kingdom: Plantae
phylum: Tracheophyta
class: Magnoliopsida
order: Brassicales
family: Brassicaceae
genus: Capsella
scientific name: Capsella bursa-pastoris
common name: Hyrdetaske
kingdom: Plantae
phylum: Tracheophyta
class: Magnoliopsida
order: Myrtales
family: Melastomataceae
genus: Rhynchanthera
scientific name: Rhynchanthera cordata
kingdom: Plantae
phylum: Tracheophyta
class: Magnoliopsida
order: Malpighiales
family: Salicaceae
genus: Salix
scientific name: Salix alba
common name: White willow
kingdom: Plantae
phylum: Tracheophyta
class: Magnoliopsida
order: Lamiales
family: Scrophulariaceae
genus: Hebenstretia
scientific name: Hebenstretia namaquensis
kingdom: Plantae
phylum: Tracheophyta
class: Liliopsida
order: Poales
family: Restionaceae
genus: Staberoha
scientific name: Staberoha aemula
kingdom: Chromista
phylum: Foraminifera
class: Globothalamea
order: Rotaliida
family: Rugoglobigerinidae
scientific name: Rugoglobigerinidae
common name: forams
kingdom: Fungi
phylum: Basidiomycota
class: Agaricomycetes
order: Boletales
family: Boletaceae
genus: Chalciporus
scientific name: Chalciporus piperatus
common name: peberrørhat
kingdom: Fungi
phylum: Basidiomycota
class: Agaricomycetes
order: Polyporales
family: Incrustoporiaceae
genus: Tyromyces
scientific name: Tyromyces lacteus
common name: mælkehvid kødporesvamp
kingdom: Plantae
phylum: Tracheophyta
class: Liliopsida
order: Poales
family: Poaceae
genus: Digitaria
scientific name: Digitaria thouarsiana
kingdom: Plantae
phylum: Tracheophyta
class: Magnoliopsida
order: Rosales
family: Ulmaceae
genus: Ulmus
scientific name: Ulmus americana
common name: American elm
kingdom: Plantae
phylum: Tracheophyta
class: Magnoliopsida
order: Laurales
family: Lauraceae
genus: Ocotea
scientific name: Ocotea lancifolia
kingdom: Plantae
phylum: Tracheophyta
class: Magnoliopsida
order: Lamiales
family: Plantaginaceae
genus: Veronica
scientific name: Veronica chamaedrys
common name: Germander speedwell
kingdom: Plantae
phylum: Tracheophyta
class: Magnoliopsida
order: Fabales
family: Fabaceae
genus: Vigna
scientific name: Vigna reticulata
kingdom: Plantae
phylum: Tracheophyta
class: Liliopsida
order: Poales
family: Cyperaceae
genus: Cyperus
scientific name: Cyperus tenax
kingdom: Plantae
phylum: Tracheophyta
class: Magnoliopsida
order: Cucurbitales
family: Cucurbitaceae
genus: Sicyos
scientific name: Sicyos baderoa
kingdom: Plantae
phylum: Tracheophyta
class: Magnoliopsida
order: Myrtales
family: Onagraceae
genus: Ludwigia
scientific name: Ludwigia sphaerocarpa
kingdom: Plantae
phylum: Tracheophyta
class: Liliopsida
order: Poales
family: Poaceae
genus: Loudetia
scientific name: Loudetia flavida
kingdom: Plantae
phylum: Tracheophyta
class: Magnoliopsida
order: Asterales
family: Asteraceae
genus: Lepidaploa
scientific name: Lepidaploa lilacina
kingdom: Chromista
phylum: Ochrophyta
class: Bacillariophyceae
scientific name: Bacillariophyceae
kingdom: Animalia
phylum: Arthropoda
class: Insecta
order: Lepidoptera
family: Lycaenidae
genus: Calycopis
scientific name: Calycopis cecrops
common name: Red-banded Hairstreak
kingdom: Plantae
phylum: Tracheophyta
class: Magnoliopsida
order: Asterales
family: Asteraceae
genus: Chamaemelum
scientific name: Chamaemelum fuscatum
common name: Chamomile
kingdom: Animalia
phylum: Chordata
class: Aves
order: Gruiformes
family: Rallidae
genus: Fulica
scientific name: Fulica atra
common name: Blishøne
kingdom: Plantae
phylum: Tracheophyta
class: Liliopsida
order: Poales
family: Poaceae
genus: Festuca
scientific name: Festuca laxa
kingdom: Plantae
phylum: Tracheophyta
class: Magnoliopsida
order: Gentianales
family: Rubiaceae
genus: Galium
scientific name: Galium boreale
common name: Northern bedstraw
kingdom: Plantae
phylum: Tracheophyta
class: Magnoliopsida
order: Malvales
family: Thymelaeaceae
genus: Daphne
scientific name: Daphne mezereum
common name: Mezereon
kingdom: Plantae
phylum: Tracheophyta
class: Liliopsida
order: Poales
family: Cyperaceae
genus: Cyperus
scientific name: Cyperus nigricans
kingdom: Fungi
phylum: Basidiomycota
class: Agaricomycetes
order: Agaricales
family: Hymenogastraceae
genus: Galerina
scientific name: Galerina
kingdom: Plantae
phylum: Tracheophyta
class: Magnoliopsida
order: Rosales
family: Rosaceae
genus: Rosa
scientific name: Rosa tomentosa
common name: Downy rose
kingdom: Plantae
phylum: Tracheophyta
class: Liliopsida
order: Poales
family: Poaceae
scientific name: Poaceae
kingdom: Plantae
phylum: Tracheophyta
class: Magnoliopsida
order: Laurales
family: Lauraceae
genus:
------------------------------------------------
To be done: Transcribe all of the data above, line by line, with every entry reproduced verbatim and nothing changed.

Result:
kingdom: Plantae
phylum: Tracheophyta
class: Magnoliopsida
order: Brassicales
family: Brassicaceae
genus: Capsella
scientific name: Capsella bursa-pastoris
common name: Hyrdetaske
kingdom: Plantae
phylum: Tracheophyta
class: Magnoliopsida
order: Myrtales
family: Melastomataceae
genus: Rhynchanthera
scientific name: Rhynchanthera cordata
kingdom: Plantae
phylum: Tracheophyta
class: Magnoliopsida
order: Malpighiales
family: Salicaceae
genus: Salix
scientific name: Salix alba
common name: White willow
kingdom: Plantae
phylum: Tracheophyta
class: Magnoliopsida
order: Lamiales
family: Scrophulariaceae
genus: Hebenstretia
scientific name: Hebenstretia namaquensis
kingdom: Plantae
phylum: Tracheophyta
class: Liliopsida
order: Poales
family: Restionaceae
genus: Staberoha
scientific name: Staberoha aemula
kingdom: Chromista
phylum: Foraminifera
class: Globothalamea
order: Rotaliida
family: Rugoglobigerinidae
scientific name: Rugoglobigerinidae
common name: forams
kingdom: Fungi
phylum: Basidiomycota
class: Agaricomycetes
order: Boletales
family: Boletaceae
genus: Chalciporus
scientific name: Chalciporus piperatus
common name: peberrørhat
kingdom: Fungi
phylum: Basidiomycota
class: Agaricomycetes
order: Polyporales
family: Incrustoporiaceae
genus: Tyromyces
scientific name: Tyromyces lacteus
common name: mælkehvid kødporesvamp
kingdom: Plantae
phylum: Tracheophyta
class: Liliopsida
order: Poales
family: Poaceae
genus: Digitaria
scientific name: Digitaria thouarsiana
kingdom: Plantae
phylum: Tracheophyta
class: Magnoliopsida
order: Rosales
family: Ulmaceae
genus: Ulmus
scientific name: Ulmus americana
common name: American elm
kingdom: Plantae
phylum: Tracheophyta
class: Magnoliopsida
order: Laurales
family: Lauraceae
genus: Ocotea
scientific name: Ocotea lancifolia
kingdom: Plantae
phylum: Tracheophyta
class: Magnoliopsida
order: Lamiales
family: Plantaginaceae
genus: Veronica
scientific name: Veronica chamaedrys
common name: Germander speedwell
kingdom: Plantae
phylum: Tracheophyta
class: Magnoliopsida
order: Fabales
family: Fabaceae
genus: Vigna
scientific name: Vigna reticulata
kingdom: Plantae
phylum: Tracheophyta
class: Liliopsida
order: Poales
family: Cyperaceae
genus: Cyperus
scientific name: Cyperus tenax
kingdom: Plantae
phylum: Tracheophyta
class: Magnoliopsida
order: Cucurbitales
family: Cucurbitaceae
genus: Sicyos
scientific name: Sicyos baderoa
kingdom: Plantae
phylum: Tracheophyta
class: Magnoliopsida
order: Myrtales
family: Onagraceae
genus: Ludwigia
scientific name: Ludwigia sphaerocarpa
kingdom: Plantae
phylum: Tracheophyta
class: Liliopsida
order: Poales
family: Poaceae
genus: Loudetia
scientific name: Loudetia flavida
kingdom: Plantae
phylum: Tracheophyta
class: Magnoliopsida
order: Asterales
family: Asteraceae
genus: Lepidaploa
scientific name: Lepidaploa lilacina
kingdom: Chromista
phylum: Ochrophyta
class: Bacillariophyceae
scientific name: Bacillariophyceae
kingdom: Animalia
phylum: Arthropoda
class: Insecta
order: Lepidoptera
family: Lycaenidae
genus: Calycopis
scientific name: Calycopis cecrops
common name: Red-banded Hairstreak
kingdom: Plantae
phylum: Tracheophyta
class: Magnoliopsida
order: Asterales
family: Asteraceae
genus: Chamaemelum
scientific name: Chamaemelum fuscatum
common name: Chamomile
kingdom: Animalia
phylum: Chordata
class: Aves
order: Gruiformes
family: Rallidae
genus: Fulica
scientific name: Fulica atra
common name: Blishøne
kingdom: Plantae
phylum: Tracheophyta
class: Liliopsida
order: Poales
family: Poaceae
genus: Festuca
scientific name: Festuca laxa
kingdom: Plantae
phylum: Tracheophyta
class: Magnoliopsida
order: Gentianales
family: Rubiaceae
genus: Galium
scientific name: Galium boreale
common name: Northern bedstraw
kingdom: Plantae
phylum: Tracheophyta
class: Magnoliopsida
order: Malvales
family: Thymelaeaceae
genus: Daphne
scientific name: Daphne mezereum
common name: Mezereon
kingdom: Plantae
phylum: Tracheophyta
class: Liliopsida
order: Poales
family: Cyperaceae
genus: Cyperus
scientific name: Cyperus nigricans
kingdom: Fungi
phylum: Basidiomycota
class: Agaricomycetes
order: Agaricales
family: Hymenogastraceae
genus: Galerina
scientific name: Galerina
kingdom: Plantae
phylum: Tracheophyta
class: Magnoliopsida
order: Rosales
family: Rosaceae
genus: Rosa
scientific name: Rosa tomentosa
common name: Downy rose
kingdom: Plantae
phylum: Tracheophyta
class: Liliopsida
order: Poales
family: Poaceae
scientific name: Poaceae
kingdom: Plantae
phylum: Tracheophyta
class: Magnoliopsida
order: Laurales
family: Lauraceae
genus:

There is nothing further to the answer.